Frontier markets today are home to 1.8 billion people—a fifth of the world population—and they are expected to add nearly 800 million more over the next 25 years, more than the rest of the world combined. More than a third of frontier markets are in Sub-Saharan Africa. Many frontier markets are rich in minerals that will be needed for new technologies concerning renewable energy, telecommunications, and consumer electronics. They often boast stronger institutions than other developing economies. In addition, they hold a special appeal for investors: over the past 25 years, stocks in frontier markets have moved largely independently of global financial conditions, which have explained only one in eight of the ups and downs in frontier-market stocks, far less than in advanced economies or emerging markets.
“These economies will play an important role in addressing the jobs challenge facing developing economies—they will account for nearly a fifth of the 1.2 billion young people in developing countries who will reach working age in the next decade,” said M. Ayhan Kose, the World Bank Group’s deputy chief economist and director of the Prospects Group. “The top-performing frontier markets have followed different paths. But they’ve converged on some common strategies—growth-friendly policies, investment-supporting infrastructure, better fiscal management, and an institutional environment that attracts private investment. The payoffs have been large: per capita income in the top quarter nearly quadrupled over the past 25 years.”
The typical frontier-market economy, however, has made little progress in attracting investment since 2000. Over the past 25 years, the growth rate of investment per person in these economies has ratcheted down, dropping to just 2 percent n the 2020s, less than half the rate in the previous two decades. Frontier-market economies today account for just 3.1 percent of global capital inflows, and less than 5% of global economic output.
Measured by laws on the books, frontier markets have made substantial progress in opening up their financial markets the past 25 years: they are now about half as open as advanced economies, up from about one-fifth as open in 2000. Actual financial-market development, however, has been sluggish. Domestic-currency markets, for example, remain relatively underdeveloped and domestic banks and financial institutions tend to lend less to private households and businesses than they do in emerging markets.
Greater fiscal discipline will be key to frontier markets delivering on their potential in the years ahead. Government spending as a share of GDP has been rising, but revenues have remained flat. The result has been a surge in debt burdens—and debt defaults. Today the typical frontier market spends more on net interest payments on its debt—about 2.5 percent of GDP—than is the case among emerging markets or other developing economies. Nearly 40 percent of frontier markets defaulted at least once between 2000 and 2024. Since the COVID-19 pandemic, frontier markets have recorded more defaults than all other countries combined.

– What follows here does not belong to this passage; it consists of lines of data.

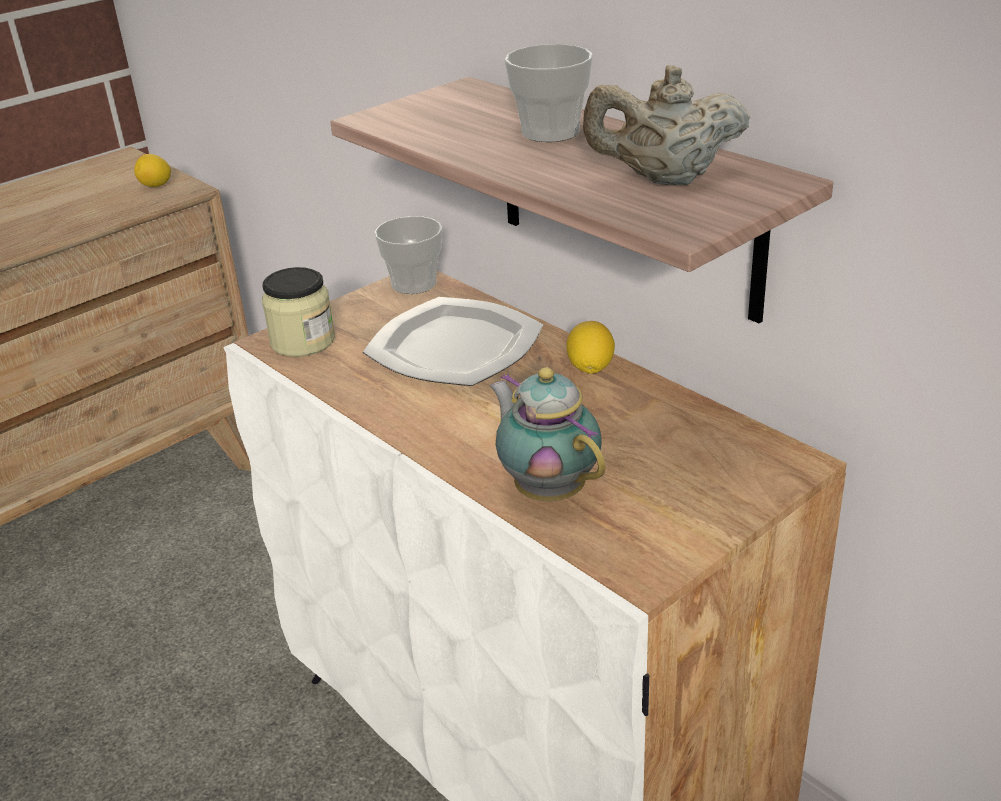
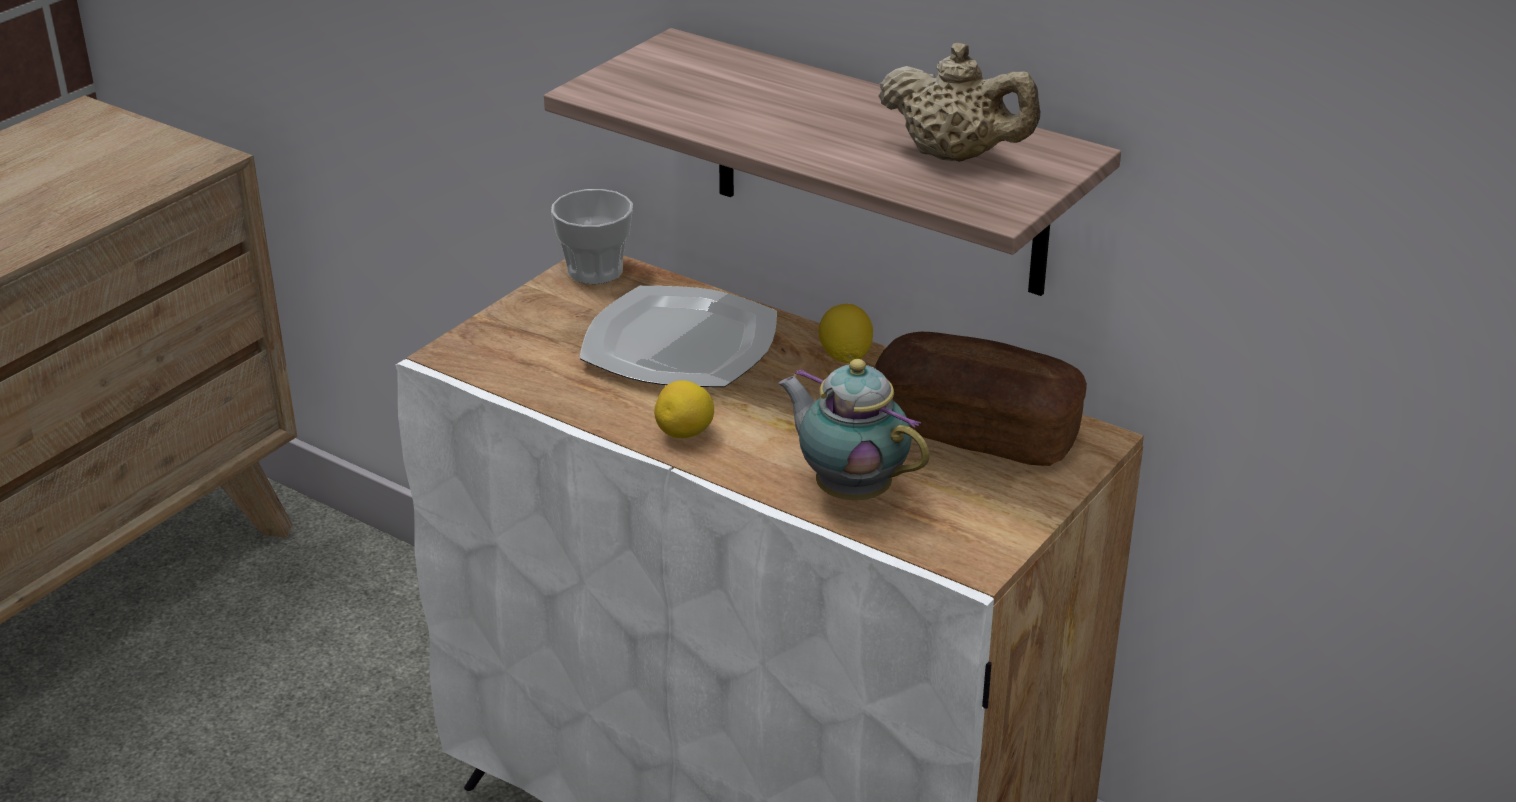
camera: 15 degrees left, 0 degrees up
lemon [134,154,171,187] -> lemon moved to [654,380,714,438]
jar [262,267,335,357] -> none
cup [505,44,593,142] -> none
beige teapot [583,65,750,185] -> beige teapot turned 135 degrees counterclockwise [878,43,1040,162]
none -> bread [874,332,1087,466]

Even so, some frontier markets have done better at navigating such pitfalls. Viet Nam, one of the world’s poorest countries at the turn of the century, now ranks among the 10 fastest-growing economies of the past 25 years. Rwanda emerged from civil war in the 1990s to become one of Sub-Saharan Africa’s biggest economic success stories, relying heavily on tourism and other services. In addition, four frontier markets—Bulgaria, Costa Rica, Panama, and Romania—have attained high-income status since 2012. To make the most of their potential, these economies will need to do much more than simply open up their markets. They will need to develop them and create the institutional safeguards needed to manage them.